To attempt to clarify, I mean invariants such as "& and &mut references are guaranteed to be non-null and point to valid data", "a live &mut reference cannot be aliased", "the data behind a & reference won't change unless it contains an UnsafeCell", and "A reference &'a is valid for all of 'a". I believe these should always hold when outside an unsafe block. (Some have argued that these should always hold, period, but I think this can make writing correct unsafe code too subtle, and leads to questions such as "can I operate on a *mut if the &mut from which it was obtained is still live?").

I explicitly do not mean invariants of a given type such as "this raw pointer is always dereferenceable if capacity is more than zero", "the first N elements of this memory are initialized, where N is the value of the length field", "the raw pointers in this iterator point to valid nodes within the same data structure", et cetera. As you and others have noted, upholding these invariants currently requires a wider boundary relying on privacy boundaries, and furthermore seem unrelated to optimizing based on type-system invariants.

2 Likes

Actually, I think what I wrote was wrong. I probably should have said "I think the suitability depends on how you view the role of an unsafe block" or something like that.
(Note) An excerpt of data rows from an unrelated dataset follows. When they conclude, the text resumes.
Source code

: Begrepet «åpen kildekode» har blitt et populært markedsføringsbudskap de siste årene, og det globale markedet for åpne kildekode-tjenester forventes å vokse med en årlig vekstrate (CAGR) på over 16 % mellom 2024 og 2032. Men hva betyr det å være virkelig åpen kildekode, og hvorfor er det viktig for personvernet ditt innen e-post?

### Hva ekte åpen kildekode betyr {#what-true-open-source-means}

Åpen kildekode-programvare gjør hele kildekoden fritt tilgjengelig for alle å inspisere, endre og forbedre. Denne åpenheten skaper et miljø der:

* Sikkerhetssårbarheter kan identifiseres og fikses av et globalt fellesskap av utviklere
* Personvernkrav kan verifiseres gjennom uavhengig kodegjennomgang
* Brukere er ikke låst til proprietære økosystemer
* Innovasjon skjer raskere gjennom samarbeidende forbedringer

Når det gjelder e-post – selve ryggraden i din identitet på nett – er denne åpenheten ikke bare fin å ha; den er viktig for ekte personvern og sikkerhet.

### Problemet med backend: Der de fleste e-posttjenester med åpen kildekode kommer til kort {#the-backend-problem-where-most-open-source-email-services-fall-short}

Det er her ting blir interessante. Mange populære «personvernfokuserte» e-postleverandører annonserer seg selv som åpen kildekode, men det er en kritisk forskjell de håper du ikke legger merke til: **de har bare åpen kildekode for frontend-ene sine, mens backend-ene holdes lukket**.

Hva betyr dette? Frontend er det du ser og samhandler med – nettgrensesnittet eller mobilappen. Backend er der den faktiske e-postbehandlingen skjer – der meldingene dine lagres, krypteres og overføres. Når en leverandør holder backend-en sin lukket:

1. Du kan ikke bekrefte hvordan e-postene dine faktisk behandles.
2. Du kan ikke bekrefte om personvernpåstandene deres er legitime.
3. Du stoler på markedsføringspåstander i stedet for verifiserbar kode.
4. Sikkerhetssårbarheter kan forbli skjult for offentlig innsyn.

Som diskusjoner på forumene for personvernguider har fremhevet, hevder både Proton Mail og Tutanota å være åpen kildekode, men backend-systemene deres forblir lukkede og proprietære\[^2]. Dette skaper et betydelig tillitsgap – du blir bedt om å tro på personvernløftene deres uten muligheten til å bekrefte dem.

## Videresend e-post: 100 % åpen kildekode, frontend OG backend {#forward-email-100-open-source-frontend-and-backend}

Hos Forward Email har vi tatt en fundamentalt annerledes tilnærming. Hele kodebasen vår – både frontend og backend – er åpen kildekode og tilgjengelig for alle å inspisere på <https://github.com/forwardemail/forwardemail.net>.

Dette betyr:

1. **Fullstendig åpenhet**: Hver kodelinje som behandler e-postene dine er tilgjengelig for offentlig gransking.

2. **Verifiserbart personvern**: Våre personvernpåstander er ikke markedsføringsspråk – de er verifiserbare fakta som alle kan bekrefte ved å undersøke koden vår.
I wrote a part of a memory allocator, and found myself struggling with aliasing issues and indeterminate lifetimes. This forced me to use a bunch of raw pointers.

If you’re trying to get memory from the operating system yourself, and thus are also responsible for giving it back, I don’t see why that’s a problem.

My largest issue with unsafe rust is that there isn’t a clear set of semantics for operations which require unsafe blocks. Trying to define a model for a boundary between safe and unsafe code for optimization purposes doesn’t make sense without understanding the semantic guarantees of the operations on one side of the boundary, does it? For example, the C++ standard doesn’t define ‘boundaries’ where the behavior of the optimizer changes, it just defines the guaranteed semantics of operations given the state of the program when the operation takes place.

At a higher level, I’m not sure it’s reasonable to try to make unsafe code easy to write at the cost of performance. If someone types the unsafe keyword, they should ‘know’ what they are doing or accept the consequences. The goal of the rust team should be to provide the knowledge and guarantees required to write code that works as expected. If someone wants training wheels, that’s what safe code is for.

1 Like

This topic was automatically closed 90 days after the last reply. New replies are no longer allowed.